***** STUDY TEXT *****
The third product line is nitrogen conservation products used for the agriculture industry. These products decrease the loss of nitrogen fertilizer after initial application and allows less fertilizer to be used. These products are made and sold by the Company’s TPA division.

 

Material changes in the Company’s Statement of Operations for nine and three months ended September 30, 2024 compared to the same period in the prior year are discussed below:

 

Nine Months ended September 30, 2024

 

Item  

Increase (I) or

Decrease (D)

  Reason
         
Sales        
EWCP products   I   Increased customer orders.
         
TPA products   I   Increased customer orders.
         
Gross profit   I   Raw material costs declined to catch up with customer price reductions already in place.
         
Wages  

D

 

  Increased reliance on consultants instead of full time employees.
Administrative salaries and benefits   D   One time decrease in the salary of Dan O’Brien effective October 2023.
         
Insurance   I   Prior year increase in assets and in sales resulted in higher insurance costs.
         
Office and Miscellaneous   I   One time moving costs associated with closing the Naperville location.
         
Interest expense   I   Increased debt resulted in increased interest expense.
         
Consulting   I   Increased reliance on consultants instead of full time employees.
         
Research   I   New product development.
         
Utilities   I   Addition of real estate not yet rented out.
         
Investor relations   D   Reduced shares traded and filings required in 2023 did not reoccur in 2024.
         
Currency exchange   I   Currency exchange increased as a result of movements in the US / Canadian dollar exchange rate and its effects on US dollar cash balances and US dollar payables held by the Company’s Canadian subsidiaries.
*****
_TASK DESCRIPTION_: In the nine-month results discussion above, which items are marked as a decrease (D)?
***** DATA EXTRACT *****
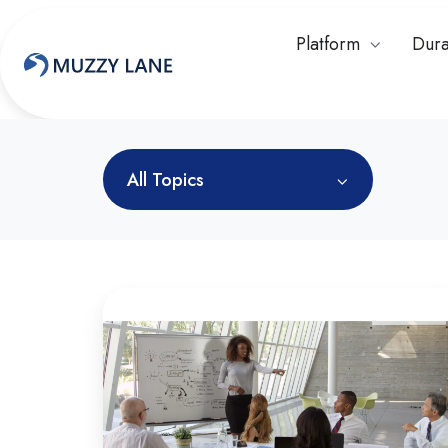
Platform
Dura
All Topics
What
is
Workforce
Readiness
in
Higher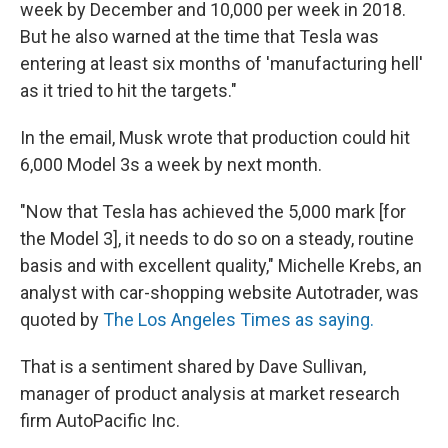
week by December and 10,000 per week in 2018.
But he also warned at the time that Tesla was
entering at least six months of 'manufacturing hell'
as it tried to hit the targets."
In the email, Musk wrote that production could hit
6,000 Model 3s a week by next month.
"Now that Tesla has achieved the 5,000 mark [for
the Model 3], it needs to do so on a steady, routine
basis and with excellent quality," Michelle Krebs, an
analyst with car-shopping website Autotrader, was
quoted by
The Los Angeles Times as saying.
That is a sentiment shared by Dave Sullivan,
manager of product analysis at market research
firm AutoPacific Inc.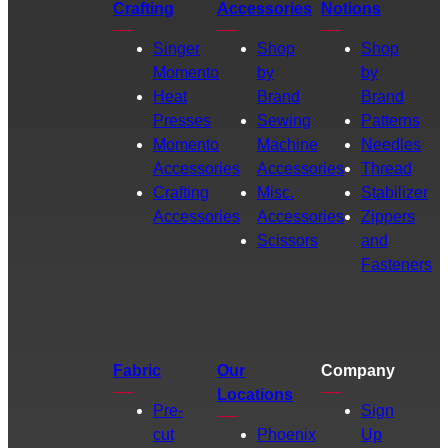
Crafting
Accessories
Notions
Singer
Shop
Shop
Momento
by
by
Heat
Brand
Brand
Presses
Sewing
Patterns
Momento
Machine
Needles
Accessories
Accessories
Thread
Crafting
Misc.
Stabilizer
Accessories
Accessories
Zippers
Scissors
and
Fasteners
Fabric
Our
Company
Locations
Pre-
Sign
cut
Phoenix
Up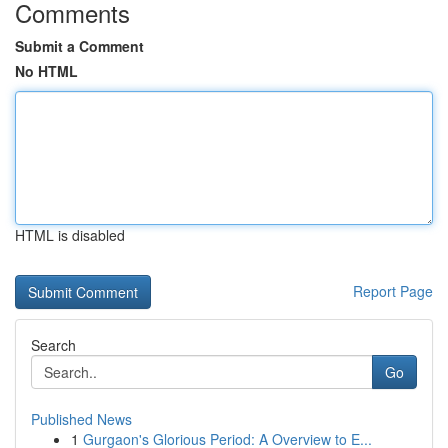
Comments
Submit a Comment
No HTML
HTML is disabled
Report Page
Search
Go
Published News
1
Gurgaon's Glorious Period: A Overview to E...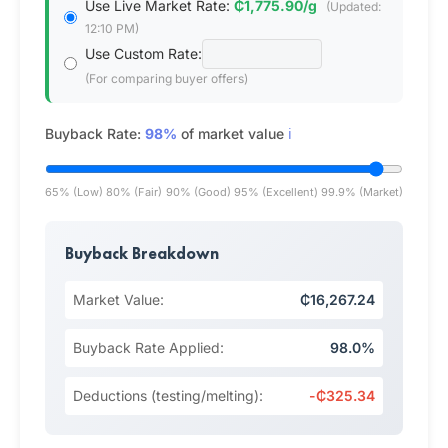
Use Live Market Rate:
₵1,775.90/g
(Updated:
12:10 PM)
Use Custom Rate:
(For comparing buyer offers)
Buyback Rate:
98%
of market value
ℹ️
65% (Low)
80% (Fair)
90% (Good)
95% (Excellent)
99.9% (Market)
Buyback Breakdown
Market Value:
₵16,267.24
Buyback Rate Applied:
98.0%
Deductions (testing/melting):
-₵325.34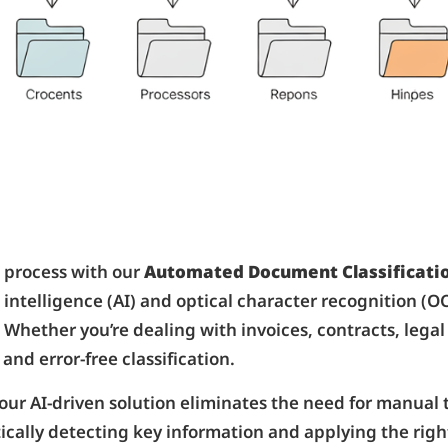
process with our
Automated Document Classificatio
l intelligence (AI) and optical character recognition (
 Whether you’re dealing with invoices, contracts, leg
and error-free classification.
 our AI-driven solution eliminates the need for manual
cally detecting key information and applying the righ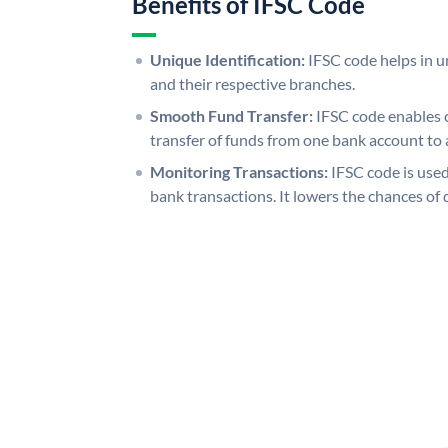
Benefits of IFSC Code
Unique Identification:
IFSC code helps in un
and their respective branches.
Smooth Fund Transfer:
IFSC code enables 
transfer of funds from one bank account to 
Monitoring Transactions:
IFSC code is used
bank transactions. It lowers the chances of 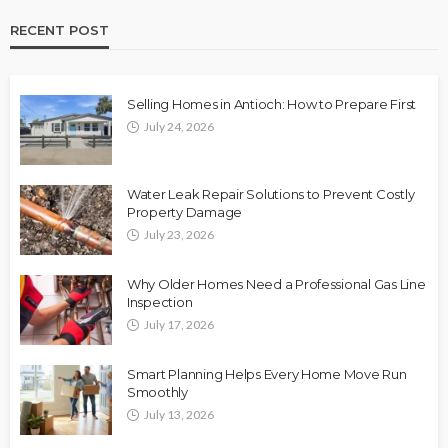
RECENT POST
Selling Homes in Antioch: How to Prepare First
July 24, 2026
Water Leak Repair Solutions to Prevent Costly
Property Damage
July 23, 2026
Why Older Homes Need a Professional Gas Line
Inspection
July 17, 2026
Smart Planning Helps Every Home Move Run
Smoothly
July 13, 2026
*****
_YOUR RESPONSE_:
Wages
Administrative salaries and benefits
Investor relations